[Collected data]
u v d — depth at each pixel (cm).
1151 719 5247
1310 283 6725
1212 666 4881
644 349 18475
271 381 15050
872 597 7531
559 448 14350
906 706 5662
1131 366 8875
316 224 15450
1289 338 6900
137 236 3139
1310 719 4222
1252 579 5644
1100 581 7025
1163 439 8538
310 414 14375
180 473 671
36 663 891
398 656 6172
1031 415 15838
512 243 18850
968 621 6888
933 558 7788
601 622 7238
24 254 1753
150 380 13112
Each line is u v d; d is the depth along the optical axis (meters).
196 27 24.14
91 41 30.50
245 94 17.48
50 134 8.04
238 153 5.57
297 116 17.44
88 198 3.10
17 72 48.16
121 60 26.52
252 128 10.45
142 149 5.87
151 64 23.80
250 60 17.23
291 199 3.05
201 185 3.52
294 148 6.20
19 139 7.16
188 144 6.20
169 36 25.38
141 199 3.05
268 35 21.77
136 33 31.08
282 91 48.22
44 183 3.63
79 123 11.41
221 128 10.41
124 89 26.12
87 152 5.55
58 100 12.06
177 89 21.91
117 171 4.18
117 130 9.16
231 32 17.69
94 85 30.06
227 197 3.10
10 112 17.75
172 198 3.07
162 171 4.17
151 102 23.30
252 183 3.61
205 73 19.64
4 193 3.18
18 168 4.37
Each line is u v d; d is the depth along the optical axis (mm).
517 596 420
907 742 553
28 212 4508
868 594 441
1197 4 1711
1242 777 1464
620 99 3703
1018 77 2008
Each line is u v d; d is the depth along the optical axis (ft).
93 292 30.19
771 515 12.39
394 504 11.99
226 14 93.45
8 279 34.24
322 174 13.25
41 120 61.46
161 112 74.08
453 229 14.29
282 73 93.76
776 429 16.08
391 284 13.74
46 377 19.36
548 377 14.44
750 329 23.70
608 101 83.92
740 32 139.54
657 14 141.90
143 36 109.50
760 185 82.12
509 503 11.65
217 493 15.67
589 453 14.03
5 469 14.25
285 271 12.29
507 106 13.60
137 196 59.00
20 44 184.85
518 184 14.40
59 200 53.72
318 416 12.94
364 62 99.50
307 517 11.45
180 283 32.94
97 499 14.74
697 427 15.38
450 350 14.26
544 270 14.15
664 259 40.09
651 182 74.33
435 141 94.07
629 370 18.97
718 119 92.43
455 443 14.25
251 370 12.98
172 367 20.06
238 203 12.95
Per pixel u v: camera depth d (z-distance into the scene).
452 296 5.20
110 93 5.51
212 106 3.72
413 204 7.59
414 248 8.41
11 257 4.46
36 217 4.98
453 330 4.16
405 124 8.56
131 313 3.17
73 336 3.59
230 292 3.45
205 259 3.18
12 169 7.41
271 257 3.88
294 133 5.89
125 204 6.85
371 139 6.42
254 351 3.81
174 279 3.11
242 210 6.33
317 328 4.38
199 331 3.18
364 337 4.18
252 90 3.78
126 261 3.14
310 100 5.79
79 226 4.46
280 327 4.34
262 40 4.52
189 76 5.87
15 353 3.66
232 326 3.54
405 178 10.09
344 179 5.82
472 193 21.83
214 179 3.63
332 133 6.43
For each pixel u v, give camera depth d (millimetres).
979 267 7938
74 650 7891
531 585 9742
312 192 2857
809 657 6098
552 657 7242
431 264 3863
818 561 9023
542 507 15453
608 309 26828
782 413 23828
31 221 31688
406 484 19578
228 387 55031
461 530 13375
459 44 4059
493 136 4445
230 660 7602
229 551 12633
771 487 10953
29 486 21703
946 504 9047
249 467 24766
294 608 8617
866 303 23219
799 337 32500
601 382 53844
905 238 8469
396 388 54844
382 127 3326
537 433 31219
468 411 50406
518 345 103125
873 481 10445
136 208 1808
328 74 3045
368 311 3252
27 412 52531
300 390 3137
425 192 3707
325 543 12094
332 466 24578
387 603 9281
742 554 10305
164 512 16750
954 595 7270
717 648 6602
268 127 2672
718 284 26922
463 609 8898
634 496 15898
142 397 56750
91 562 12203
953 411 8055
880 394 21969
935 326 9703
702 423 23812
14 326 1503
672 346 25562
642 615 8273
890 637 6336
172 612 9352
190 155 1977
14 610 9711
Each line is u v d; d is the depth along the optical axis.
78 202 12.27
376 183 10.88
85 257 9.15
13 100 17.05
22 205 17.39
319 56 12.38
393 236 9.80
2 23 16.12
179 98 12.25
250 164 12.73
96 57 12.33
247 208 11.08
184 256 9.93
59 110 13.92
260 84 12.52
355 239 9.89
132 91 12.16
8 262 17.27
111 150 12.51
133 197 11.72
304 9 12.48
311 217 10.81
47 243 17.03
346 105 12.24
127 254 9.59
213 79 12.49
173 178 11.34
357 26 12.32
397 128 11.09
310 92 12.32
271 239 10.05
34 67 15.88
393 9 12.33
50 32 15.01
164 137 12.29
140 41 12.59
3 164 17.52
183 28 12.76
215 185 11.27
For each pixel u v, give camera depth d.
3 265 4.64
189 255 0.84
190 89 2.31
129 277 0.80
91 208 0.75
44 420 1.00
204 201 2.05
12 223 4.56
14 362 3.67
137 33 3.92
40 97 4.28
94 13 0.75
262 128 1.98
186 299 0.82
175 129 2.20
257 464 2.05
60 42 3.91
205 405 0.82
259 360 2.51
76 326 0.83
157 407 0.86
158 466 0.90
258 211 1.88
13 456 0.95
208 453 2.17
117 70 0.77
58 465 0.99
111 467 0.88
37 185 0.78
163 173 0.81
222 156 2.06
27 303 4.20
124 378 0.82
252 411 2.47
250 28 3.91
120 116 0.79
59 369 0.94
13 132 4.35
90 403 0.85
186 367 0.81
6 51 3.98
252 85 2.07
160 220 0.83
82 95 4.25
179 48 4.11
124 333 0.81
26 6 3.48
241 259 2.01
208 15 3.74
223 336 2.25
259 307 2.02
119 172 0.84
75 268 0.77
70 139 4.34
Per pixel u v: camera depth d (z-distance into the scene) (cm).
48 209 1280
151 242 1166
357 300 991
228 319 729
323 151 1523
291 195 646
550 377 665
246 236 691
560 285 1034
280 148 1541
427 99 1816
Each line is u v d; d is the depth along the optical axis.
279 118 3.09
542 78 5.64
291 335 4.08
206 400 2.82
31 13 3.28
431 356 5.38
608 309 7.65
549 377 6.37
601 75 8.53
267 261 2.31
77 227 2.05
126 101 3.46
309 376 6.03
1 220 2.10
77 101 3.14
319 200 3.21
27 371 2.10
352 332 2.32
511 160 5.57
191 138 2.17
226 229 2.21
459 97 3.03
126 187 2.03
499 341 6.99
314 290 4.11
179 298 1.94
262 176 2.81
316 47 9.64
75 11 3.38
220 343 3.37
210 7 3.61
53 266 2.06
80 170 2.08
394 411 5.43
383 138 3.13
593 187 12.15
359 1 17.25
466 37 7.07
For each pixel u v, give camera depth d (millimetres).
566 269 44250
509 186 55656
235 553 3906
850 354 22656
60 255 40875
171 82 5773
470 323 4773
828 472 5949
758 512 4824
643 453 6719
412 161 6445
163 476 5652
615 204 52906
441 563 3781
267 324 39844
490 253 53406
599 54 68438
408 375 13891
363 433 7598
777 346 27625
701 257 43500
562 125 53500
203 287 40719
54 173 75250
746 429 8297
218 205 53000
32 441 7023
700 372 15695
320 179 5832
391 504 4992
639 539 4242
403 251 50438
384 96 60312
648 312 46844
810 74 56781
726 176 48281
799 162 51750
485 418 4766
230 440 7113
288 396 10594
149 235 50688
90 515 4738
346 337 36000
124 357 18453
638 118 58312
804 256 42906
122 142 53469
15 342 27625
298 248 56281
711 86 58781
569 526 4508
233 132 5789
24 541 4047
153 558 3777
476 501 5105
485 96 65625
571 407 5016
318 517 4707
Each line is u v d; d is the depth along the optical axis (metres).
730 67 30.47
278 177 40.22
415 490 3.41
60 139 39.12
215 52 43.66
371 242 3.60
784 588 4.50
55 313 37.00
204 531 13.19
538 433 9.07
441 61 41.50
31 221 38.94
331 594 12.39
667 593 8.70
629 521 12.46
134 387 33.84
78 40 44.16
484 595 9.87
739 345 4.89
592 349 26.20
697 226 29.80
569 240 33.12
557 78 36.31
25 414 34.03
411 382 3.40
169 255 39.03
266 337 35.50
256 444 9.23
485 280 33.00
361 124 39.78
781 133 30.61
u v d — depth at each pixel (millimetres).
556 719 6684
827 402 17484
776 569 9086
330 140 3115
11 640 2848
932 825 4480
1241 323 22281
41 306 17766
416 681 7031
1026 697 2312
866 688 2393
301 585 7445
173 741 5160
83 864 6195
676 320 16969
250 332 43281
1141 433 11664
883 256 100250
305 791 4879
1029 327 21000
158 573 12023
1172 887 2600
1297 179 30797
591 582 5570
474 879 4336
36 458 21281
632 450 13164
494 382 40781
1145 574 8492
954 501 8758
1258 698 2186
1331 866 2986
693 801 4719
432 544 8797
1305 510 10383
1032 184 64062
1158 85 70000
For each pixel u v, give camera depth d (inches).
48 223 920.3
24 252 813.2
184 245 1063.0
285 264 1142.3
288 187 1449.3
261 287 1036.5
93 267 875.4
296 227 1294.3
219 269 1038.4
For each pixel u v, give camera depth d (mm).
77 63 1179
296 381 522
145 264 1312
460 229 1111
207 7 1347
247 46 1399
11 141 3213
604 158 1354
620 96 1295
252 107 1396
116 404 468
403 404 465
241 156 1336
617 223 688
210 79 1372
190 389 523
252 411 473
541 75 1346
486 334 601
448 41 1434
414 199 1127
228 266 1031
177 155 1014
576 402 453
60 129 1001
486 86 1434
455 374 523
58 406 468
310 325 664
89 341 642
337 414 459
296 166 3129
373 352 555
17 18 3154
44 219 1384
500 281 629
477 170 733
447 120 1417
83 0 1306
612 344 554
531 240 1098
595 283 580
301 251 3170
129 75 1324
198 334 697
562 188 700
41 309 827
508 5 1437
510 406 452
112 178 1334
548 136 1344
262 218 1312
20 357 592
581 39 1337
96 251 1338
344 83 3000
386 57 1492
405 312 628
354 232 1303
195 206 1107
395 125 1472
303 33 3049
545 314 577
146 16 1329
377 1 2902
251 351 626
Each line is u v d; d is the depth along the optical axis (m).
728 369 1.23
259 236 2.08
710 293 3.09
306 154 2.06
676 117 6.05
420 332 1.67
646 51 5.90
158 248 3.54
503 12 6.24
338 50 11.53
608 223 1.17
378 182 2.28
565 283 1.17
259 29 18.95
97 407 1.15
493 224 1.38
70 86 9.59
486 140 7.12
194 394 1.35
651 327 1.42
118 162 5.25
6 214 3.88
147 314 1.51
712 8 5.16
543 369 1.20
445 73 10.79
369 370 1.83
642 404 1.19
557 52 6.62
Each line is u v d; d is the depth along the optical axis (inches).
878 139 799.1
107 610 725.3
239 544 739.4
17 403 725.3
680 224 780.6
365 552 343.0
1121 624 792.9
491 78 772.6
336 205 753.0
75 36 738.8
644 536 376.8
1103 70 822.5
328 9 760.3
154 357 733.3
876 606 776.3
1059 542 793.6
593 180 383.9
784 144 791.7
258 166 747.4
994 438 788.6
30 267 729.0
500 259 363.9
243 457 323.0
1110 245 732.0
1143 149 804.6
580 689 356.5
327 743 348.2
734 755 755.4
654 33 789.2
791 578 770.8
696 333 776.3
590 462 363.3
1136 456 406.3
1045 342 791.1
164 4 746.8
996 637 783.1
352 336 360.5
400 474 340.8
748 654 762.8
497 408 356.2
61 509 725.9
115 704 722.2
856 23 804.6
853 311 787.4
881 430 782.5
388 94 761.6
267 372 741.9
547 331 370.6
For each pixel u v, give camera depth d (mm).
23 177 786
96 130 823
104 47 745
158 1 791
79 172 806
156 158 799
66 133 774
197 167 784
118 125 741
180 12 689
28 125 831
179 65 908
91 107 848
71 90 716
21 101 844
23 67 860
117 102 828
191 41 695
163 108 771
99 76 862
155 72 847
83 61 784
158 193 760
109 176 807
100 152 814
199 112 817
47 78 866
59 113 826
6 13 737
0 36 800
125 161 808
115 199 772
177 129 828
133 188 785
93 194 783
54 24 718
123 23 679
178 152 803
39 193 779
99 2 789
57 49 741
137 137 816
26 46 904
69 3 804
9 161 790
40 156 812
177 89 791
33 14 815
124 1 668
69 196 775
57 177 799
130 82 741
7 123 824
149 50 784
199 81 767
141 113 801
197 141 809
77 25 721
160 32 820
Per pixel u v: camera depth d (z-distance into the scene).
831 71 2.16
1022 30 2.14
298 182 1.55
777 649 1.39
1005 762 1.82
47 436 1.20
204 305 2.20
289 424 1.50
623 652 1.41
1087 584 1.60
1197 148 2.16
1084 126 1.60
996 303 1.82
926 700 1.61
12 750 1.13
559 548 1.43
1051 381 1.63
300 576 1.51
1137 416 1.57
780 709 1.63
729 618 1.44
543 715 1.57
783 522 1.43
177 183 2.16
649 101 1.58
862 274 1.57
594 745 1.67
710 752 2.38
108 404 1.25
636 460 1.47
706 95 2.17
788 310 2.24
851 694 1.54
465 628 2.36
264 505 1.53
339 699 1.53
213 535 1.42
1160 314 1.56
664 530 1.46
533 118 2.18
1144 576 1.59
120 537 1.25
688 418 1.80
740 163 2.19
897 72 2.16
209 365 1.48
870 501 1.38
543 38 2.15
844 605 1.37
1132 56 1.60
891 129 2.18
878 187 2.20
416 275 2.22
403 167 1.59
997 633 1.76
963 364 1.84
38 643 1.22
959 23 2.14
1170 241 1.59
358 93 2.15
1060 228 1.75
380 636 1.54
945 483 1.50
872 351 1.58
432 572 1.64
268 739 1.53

ABOUT THIS EXERCISE
Transcribe the records above exactly, beginning at the line that contains "164 512 16750" and ending with the line that contains "393 9 12.33", both included, and nothing else.

SOLUTION
164 512 16750
954 595 7270
717 648 6602
268 127 2672
718 284 26922
463 609 8898
634 496 15898
142 397 56750
91 562 12203
953 411 8055
880 394 21969
935 326 9703
702 423 23812
14 326 1503
672 346 25562
642 615 8273
890 637 6336
172 612 9352
190 155 1977
14 610 9711
Each line is u v d; d is the depth along the optical axis.
78 202 12.27
376 183 10.88
85 257 9.15
13 100 17.05
22 205 17.39
319 56 12.38
393 236 9.80
2 23 16.12
179 98 12.25
250 164 12.73
96 57 12.33
247 208 11.08
184 256 9.93
59 110 13.92
260 84 12.52
355 239 9.89
132 91 12.16
8 262 17.27
111 150 12.51
133 197 11.72
304 9 12.48
311 217 10.81
47 243 17.03
346 105 12.24
127 254 9.59
213 79 12.49
173 178 11.34
357 26 12.32
397 128 11.09
310 92 12.32
271 239 10.05
34 67 15.88
393 9 12.33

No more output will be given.